## Task objective
Where the string "bicycleId" occurs in a line of the data below, that line should be copied.

Provided records: Begin

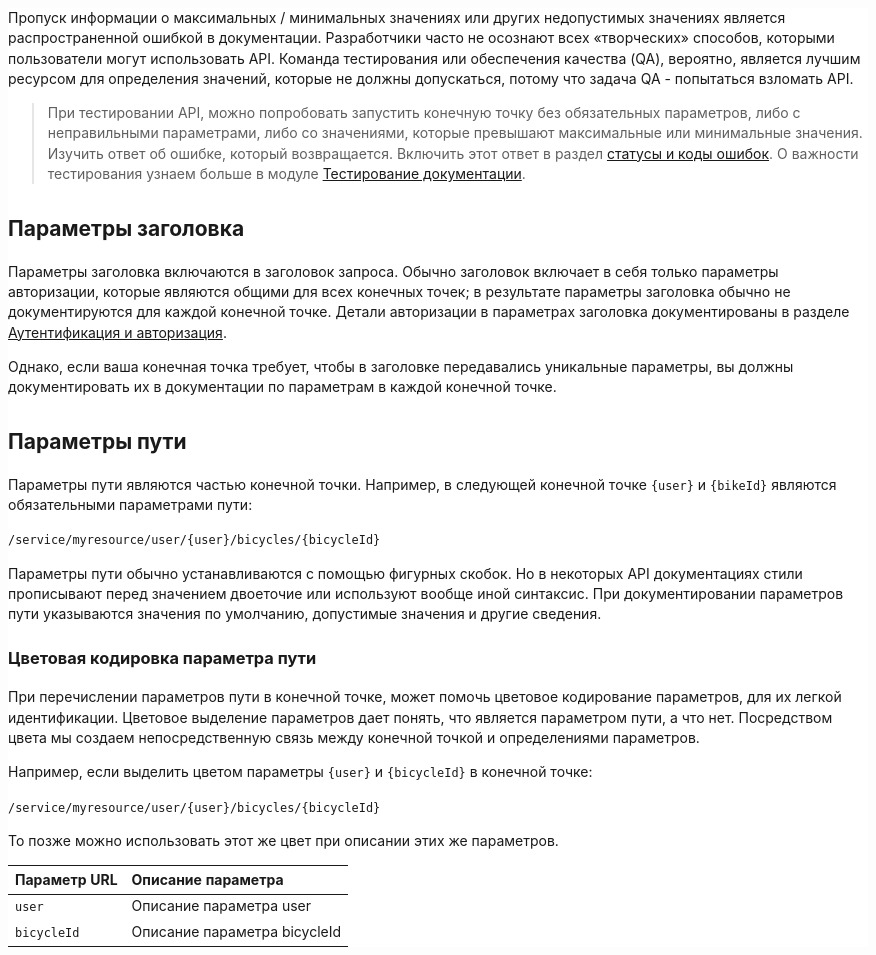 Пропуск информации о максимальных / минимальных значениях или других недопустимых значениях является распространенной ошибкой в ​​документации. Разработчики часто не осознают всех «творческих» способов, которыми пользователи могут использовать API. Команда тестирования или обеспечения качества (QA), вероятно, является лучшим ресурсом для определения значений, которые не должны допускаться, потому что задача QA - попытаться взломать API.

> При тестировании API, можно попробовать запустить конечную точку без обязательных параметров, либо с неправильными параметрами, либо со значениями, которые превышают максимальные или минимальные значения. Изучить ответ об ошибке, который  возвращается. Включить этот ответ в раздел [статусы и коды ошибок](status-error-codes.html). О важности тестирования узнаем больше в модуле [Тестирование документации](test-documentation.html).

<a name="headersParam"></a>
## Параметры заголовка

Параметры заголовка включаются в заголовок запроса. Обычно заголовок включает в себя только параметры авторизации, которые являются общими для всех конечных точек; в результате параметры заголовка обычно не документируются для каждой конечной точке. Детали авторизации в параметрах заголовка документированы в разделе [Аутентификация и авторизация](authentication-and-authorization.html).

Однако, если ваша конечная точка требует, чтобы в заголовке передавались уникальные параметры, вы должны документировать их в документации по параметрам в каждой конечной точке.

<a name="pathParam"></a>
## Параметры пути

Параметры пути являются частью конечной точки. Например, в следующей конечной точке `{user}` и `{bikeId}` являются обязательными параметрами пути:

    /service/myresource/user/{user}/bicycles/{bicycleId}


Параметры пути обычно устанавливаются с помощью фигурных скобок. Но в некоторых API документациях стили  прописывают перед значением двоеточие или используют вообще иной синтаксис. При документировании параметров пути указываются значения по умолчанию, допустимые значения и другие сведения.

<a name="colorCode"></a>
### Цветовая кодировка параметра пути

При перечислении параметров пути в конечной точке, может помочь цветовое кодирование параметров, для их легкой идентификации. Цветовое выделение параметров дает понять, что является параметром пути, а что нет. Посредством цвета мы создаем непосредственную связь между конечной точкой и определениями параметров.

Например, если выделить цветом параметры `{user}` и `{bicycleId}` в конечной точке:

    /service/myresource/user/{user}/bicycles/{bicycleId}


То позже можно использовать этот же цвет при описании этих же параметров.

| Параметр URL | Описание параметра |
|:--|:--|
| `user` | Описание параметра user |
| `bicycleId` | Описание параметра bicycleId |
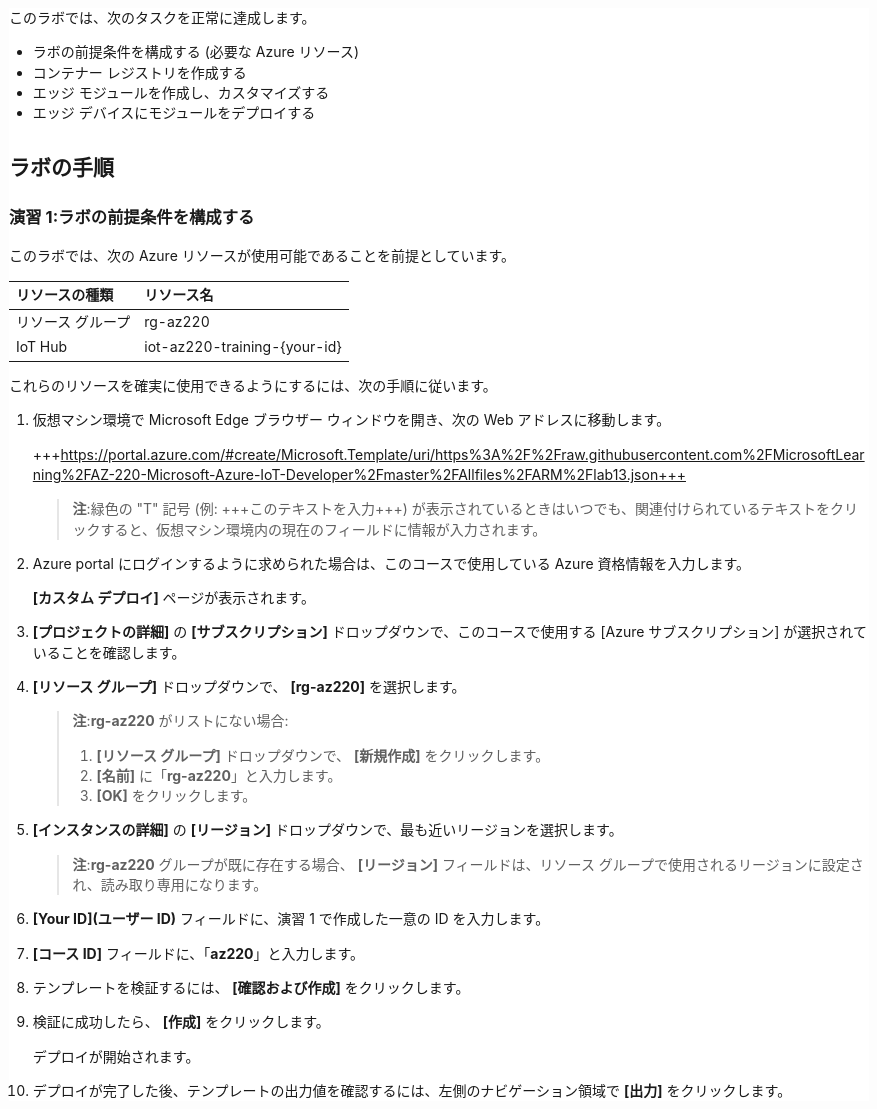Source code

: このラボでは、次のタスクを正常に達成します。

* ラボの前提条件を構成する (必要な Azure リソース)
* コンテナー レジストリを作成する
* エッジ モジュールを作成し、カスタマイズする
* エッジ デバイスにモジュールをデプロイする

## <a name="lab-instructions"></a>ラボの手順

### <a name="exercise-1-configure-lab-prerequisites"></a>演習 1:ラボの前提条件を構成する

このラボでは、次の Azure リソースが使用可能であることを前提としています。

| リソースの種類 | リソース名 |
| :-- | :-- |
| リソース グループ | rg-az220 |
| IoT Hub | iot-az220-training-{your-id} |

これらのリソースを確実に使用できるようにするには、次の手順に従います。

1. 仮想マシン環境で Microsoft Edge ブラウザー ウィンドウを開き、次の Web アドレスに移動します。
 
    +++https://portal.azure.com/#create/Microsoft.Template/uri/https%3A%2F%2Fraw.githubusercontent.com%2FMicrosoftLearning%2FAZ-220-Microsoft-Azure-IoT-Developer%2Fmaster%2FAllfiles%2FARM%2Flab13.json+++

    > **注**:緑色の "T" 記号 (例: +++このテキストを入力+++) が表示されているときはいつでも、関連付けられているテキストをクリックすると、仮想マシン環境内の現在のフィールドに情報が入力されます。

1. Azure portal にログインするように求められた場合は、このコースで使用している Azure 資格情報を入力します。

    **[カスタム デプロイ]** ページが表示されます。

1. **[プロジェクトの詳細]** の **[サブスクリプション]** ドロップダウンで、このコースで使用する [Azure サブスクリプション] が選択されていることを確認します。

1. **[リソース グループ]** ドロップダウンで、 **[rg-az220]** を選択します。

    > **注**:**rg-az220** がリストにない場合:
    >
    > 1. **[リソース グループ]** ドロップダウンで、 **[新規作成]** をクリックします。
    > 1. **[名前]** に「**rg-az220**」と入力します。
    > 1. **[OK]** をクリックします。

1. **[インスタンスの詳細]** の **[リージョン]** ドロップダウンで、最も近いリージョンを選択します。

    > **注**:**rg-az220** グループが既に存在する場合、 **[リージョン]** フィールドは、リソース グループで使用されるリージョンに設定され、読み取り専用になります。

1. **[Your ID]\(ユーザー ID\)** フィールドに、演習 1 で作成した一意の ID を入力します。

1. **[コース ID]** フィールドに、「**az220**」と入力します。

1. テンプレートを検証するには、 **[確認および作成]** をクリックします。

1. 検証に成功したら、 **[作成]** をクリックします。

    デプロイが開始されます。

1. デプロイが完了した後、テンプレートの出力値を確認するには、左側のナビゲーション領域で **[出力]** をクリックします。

Provided records: End

## Response for this exercise
    /service/myresource/user/{user}/bicycles/{bicycleId}
Например, если выделить цветом параметры `{user}` и `{bicycleId}` в конечной точке:
    /service/myresource/user/{user}/bicycles/{bicycleId}
| `bicycleId` | Описание параметра bicycleId |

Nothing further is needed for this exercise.